We collect account information (name, email, auth identifiers), networking data you add (contacts, notes, flags), and operational metadata needed to run the product.

Email Content Handling

CoffeePing does not persist outbound email body content in its own database. Scheduled messages are stored as drafts in your Gmail account. Sent messages remain in your Gmail mailbox. CoffeePing stores message metadata (for example subject, status, timestamps, thread/message IDs) to power workflow automation.

Gmail Access

We request only the Gmail permissions required for product functionality (sending email, creating drafts for scheduled follow-ups, and reply-detection metadata). We do not fetch full inbox content for general reading.

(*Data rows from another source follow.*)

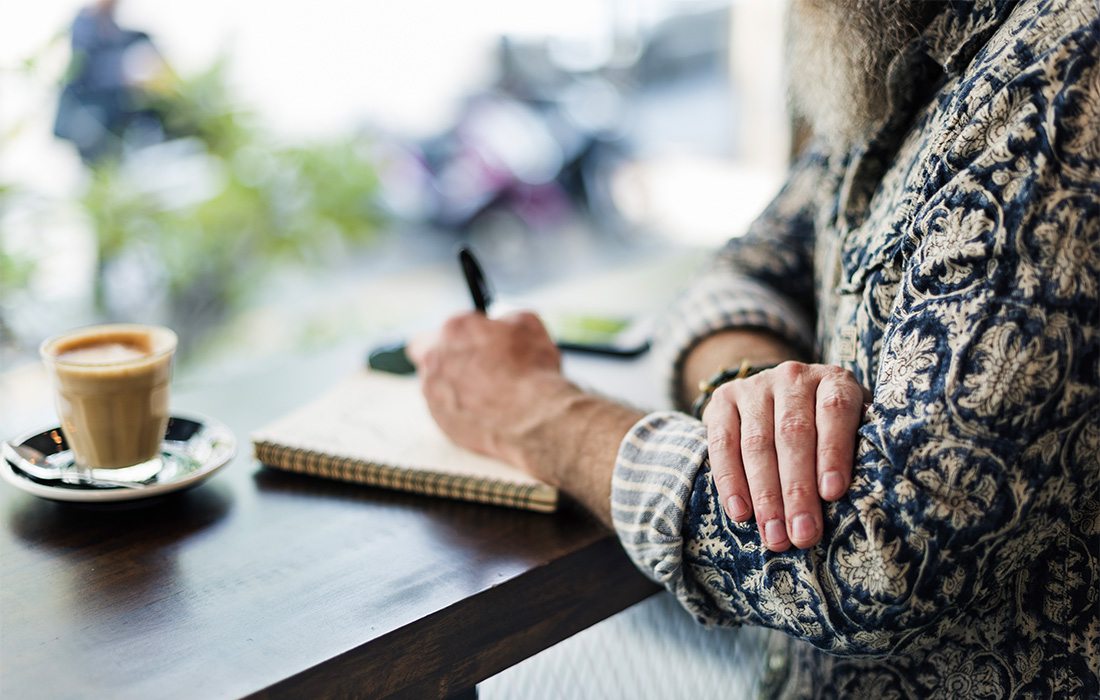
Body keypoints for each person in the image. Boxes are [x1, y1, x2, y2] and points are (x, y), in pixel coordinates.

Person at [410, 0, 1100, 696]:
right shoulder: (904, 45)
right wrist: (750, 387)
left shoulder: (1069, 65)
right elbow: (752, 265)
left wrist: (541, 415)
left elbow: (881, 558)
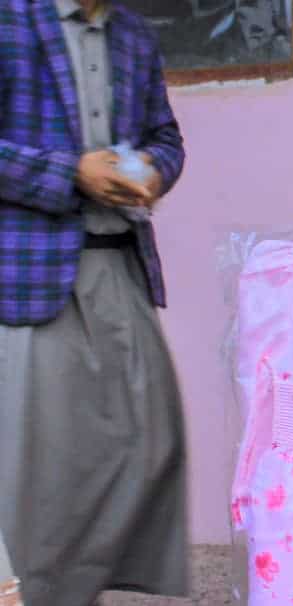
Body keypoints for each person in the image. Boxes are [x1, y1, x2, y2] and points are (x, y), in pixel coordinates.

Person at [0, 1, 188, 605]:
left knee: (150, 442)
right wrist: (69, 172)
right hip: (30, 272)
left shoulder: (132, 31)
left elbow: (165, 136)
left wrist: (152, 170)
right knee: (40, 472)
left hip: (122, 262)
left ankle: (78, 591)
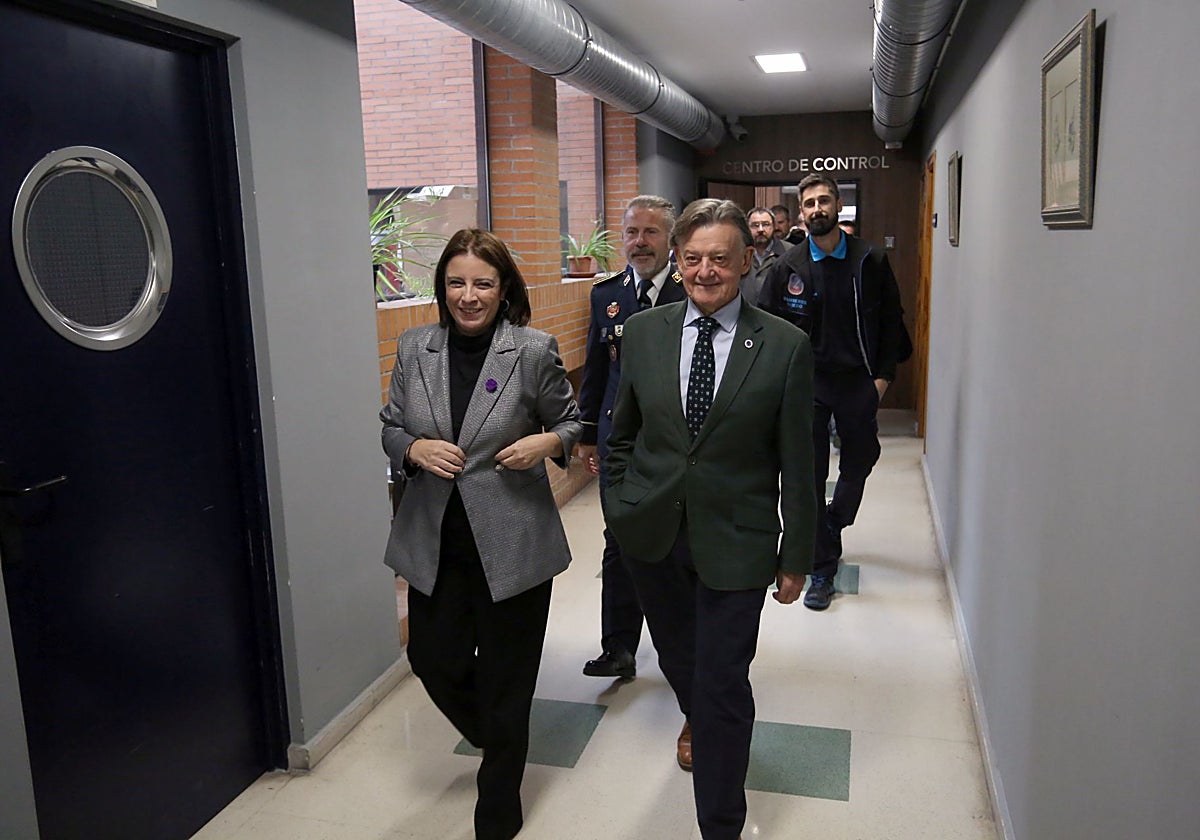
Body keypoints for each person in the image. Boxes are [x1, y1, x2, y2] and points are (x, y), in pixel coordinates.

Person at [604, 198, 815, 840]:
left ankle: (720, 822)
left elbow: (798, 465)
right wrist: (621, 508)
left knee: (722, 681)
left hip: (739, 543)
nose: (704, 272)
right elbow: (622, 436)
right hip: (652, 538)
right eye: (691, 259)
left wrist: (796, 555)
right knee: (682, 663)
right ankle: (700, 722)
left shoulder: (783, 346)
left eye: (719, 259)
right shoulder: (643, 332)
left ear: (745, 262)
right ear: (677, 261)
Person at [380, 229, 582, 840]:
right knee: (430, 658)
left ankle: (499, 802)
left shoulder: (533, 349)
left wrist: (546, 442)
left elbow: (570, 422)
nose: (468, 296)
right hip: (436, 541)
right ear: (442, 288)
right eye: (456, 283)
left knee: (507, 676)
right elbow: (390, 426)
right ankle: (501, 739)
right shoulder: (416, 348)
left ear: (504, 290)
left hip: (513, 542)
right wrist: (413, 446)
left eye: (483, 284)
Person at [757, 174, 910, 611]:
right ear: (801, 212)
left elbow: (891, 324)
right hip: (808, 384)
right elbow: (766, 324)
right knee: (808, 471)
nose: (817, 208)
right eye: (809, 203)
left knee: (862, 457)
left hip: (858, 381)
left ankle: (833, 521)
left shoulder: (869, 260)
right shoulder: (790, 266)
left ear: (838, 205)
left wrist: (881, 380)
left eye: (824, 200)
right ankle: (822, 569)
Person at [577, 195, 685, 680]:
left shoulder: (693, 289)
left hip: (675, 444)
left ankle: (683, 650)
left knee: (676, 544)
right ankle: (618, 645)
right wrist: (586, 435)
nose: (639, 243)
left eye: (651, 233)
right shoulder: (607, 294)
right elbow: (597, 369)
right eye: (631, 233)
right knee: (617, 539)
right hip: (618, 441)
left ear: (671, 239)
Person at [740, 206, 790, 305]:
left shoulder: (789, 252)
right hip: (744, 313)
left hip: (777, 316)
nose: (761, 229)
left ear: (774, 226)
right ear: (747, 228)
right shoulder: (739, 252)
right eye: (755, 225)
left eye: (766, 224)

CoffeePing uses Google API data only to provide the features you explicitly enable inside the product, such as sending outreach, storing follow-up drafts in Gmail, and stopping sequences when a reply is detected from message metadata.

Security

OAuth credentials are encrypted at rest. Production deployments can use Google Cloud KMS for managed key protection, while local development can fall back to AES-256-GCM with a local key. Access controls and audit logging are applied to sensitive operations.

Google API Data Use

CoffeePing's use of information received from Google APIs is limited to delivering and securing the features described in this policy. We do not use Gmail API data for advertising, data resale, or generalized model training.

Your Rights

You can export your account data and request account deletion from within the app. Deletion removes your CoffeePing data, subject to required legal retention obligations.